## WHAT TO DO
Print, unchanged, the lines below that start with the line containing "(910) 471‑4212" and go on through the line containing "October 18, 2023", leaving the pictures out of your answer.
--- RECORDS TO USE ---
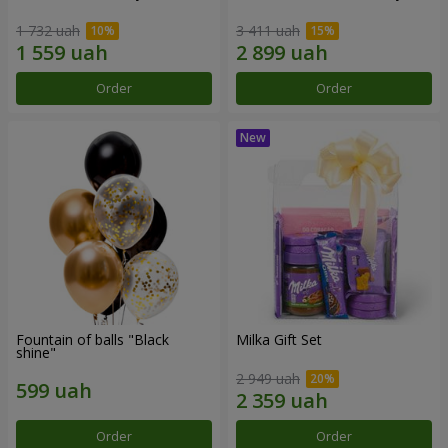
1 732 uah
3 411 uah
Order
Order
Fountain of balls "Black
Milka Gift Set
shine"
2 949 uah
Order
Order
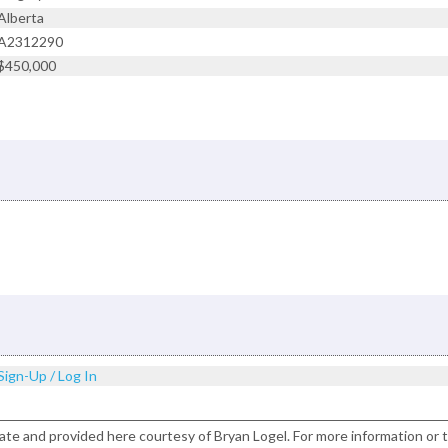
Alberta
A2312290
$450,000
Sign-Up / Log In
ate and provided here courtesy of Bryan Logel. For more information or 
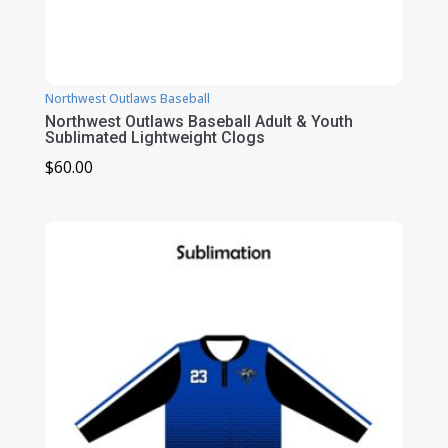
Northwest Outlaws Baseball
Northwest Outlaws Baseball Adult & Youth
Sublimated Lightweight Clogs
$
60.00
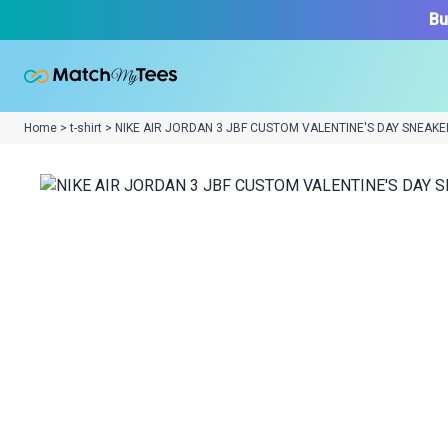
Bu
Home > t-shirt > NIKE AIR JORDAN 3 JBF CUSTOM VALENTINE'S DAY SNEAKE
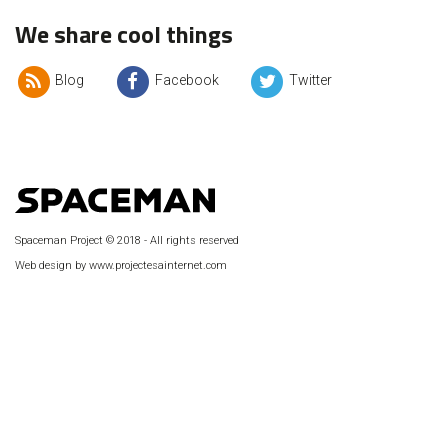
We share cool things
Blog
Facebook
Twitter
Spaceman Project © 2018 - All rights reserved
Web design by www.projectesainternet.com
---
--- RECORDS TO USE ---
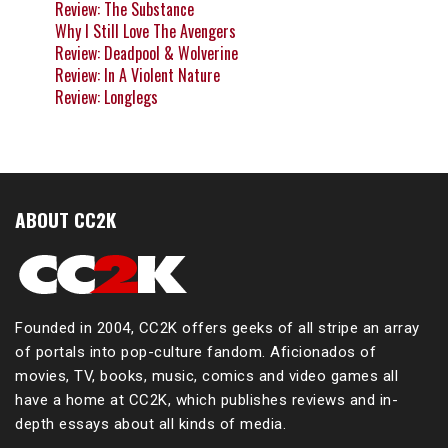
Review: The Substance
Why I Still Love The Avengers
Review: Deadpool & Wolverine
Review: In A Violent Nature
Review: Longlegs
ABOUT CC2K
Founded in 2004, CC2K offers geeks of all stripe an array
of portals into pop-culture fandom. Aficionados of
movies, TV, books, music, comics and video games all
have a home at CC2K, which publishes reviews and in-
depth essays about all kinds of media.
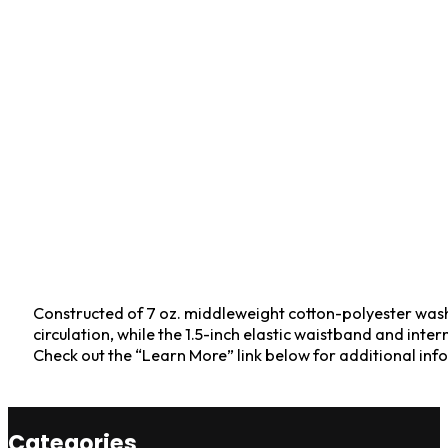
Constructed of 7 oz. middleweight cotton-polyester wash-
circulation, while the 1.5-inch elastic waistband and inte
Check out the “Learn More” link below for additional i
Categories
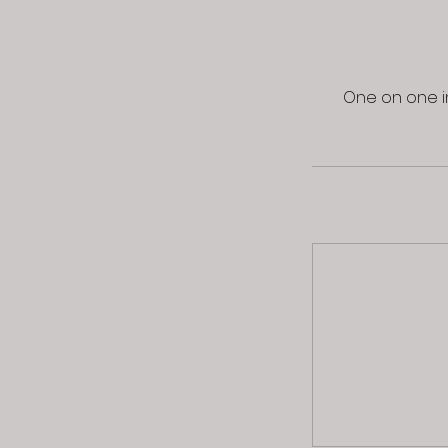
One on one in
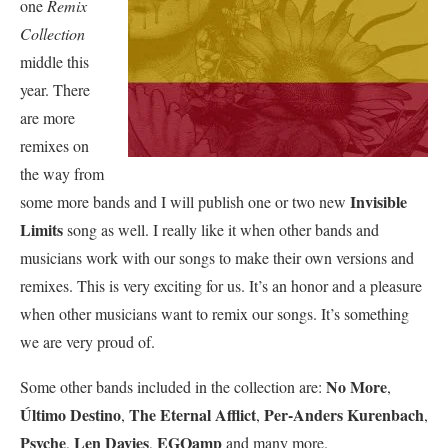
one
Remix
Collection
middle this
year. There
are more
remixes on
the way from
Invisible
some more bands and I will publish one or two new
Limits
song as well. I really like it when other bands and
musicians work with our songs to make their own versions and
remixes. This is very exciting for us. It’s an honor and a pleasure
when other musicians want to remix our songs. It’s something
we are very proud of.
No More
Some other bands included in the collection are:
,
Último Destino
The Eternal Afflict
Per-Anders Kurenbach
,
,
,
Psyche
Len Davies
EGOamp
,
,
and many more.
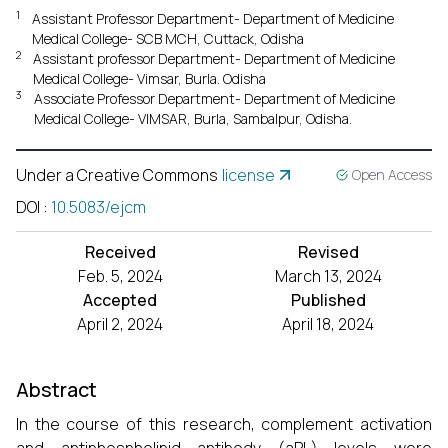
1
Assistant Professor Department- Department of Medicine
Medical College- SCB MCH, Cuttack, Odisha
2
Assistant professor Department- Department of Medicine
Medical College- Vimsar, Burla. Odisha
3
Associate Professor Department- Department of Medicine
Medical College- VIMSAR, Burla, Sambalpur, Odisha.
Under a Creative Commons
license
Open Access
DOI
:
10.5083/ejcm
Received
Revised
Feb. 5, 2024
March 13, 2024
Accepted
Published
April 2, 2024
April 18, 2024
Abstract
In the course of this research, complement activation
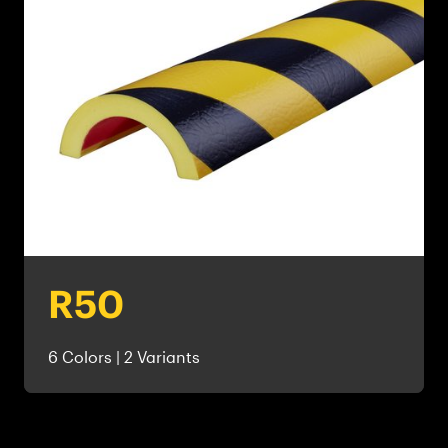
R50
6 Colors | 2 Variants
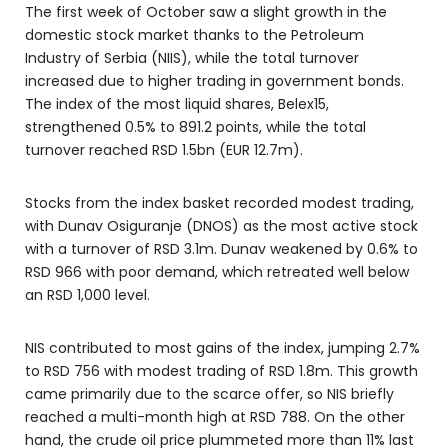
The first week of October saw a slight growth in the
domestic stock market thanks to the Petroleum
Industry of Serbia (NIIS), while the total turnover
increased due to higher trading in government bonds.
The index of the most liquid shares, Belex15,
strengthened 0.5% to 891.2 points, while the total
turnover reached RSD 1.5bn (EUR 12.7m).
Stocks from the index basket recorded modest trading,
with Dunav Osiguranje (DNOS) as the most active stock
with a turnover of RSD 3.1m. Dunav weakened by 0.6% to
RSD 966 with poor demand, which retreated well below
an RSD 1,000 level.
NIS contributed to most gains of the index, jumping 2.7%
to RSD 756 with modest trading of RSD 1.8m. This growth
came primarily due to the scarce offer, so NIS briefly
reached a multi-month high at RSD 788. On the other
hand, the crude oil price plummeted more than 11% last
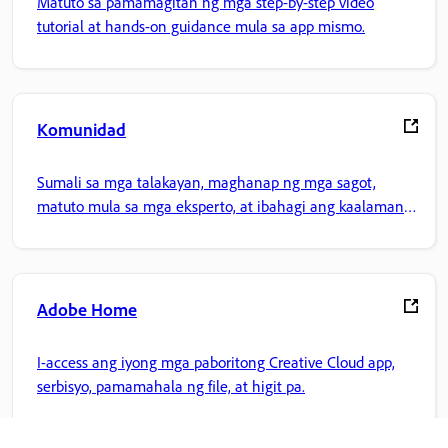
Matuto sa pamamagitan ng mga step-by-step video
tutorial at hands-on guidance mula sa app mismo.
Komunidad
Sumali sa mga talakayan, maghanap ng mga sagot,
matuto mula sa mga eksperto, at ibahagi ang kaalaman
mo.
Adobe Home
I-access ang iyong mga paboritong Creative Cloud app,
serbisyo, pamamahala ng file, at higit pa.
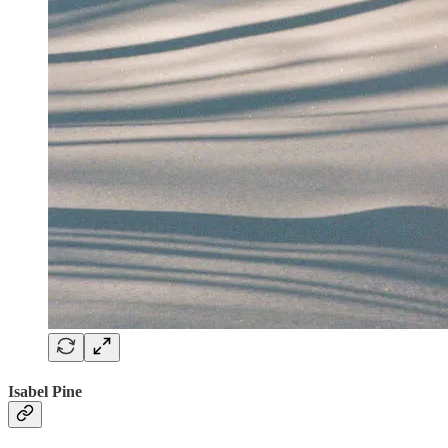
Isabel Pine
---
--- RECORDS TO USE ---
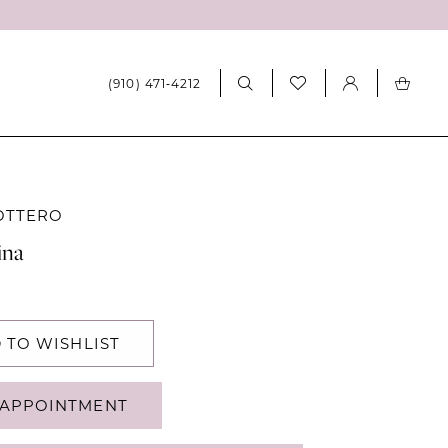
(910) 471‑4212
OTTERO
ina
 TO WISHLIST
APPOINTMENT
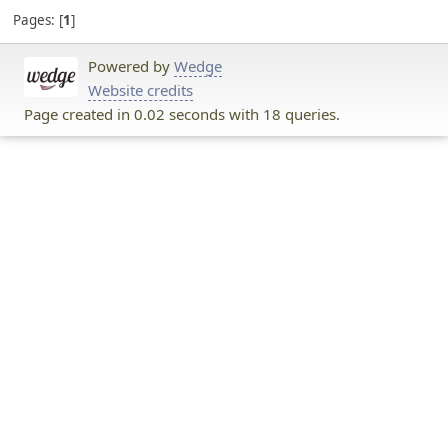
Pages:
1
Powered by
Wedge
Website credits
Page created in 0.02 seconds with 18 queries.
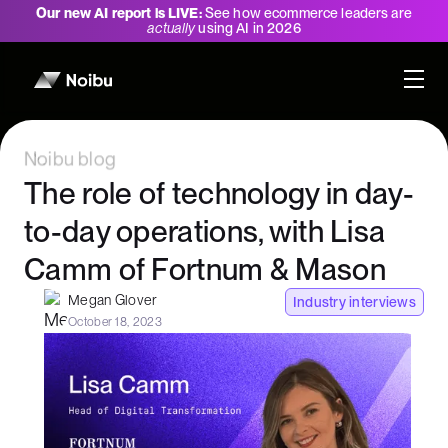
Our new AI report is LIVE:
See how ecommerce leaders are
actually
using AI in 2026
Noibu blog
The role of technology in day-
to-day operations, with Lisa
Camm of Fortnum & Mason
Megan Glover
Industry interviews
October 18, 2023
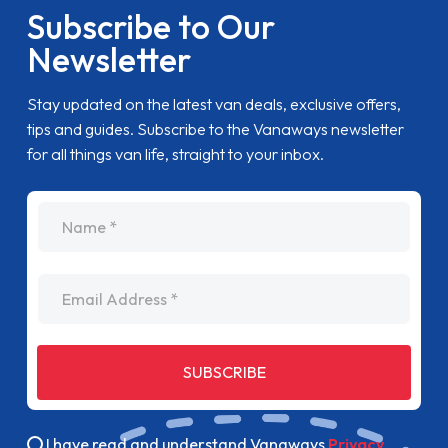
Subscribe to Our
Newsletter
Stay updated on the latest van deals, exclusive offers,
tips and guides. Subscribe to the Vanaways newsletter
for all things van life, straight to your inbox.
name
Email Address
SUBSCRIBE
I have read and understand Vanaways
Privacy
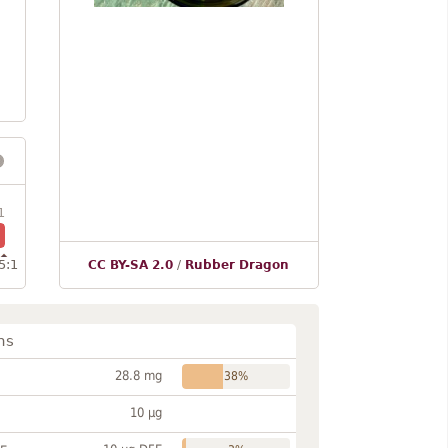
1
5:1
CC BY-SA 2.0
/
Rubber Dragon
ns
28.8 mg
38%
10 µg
---
## ANSWER TO THE PROBLEM
(910) 471‑4212
OTTERO
ina
 TO WISHLIST
APPOINTMENT
Pages:
1
Powered by
Wedge
Website credits
Page created in 0.02 seconds with 18 queries.
Our new AI report is LIVE:
See how ecommerce leaders are
actually
using AI in 2026
Noibu blog
The role of technology in day-
to-day operations, with Lisa
Camm of Fortnum & Mason
Megan Glover
Industry interviews
October 18, 2023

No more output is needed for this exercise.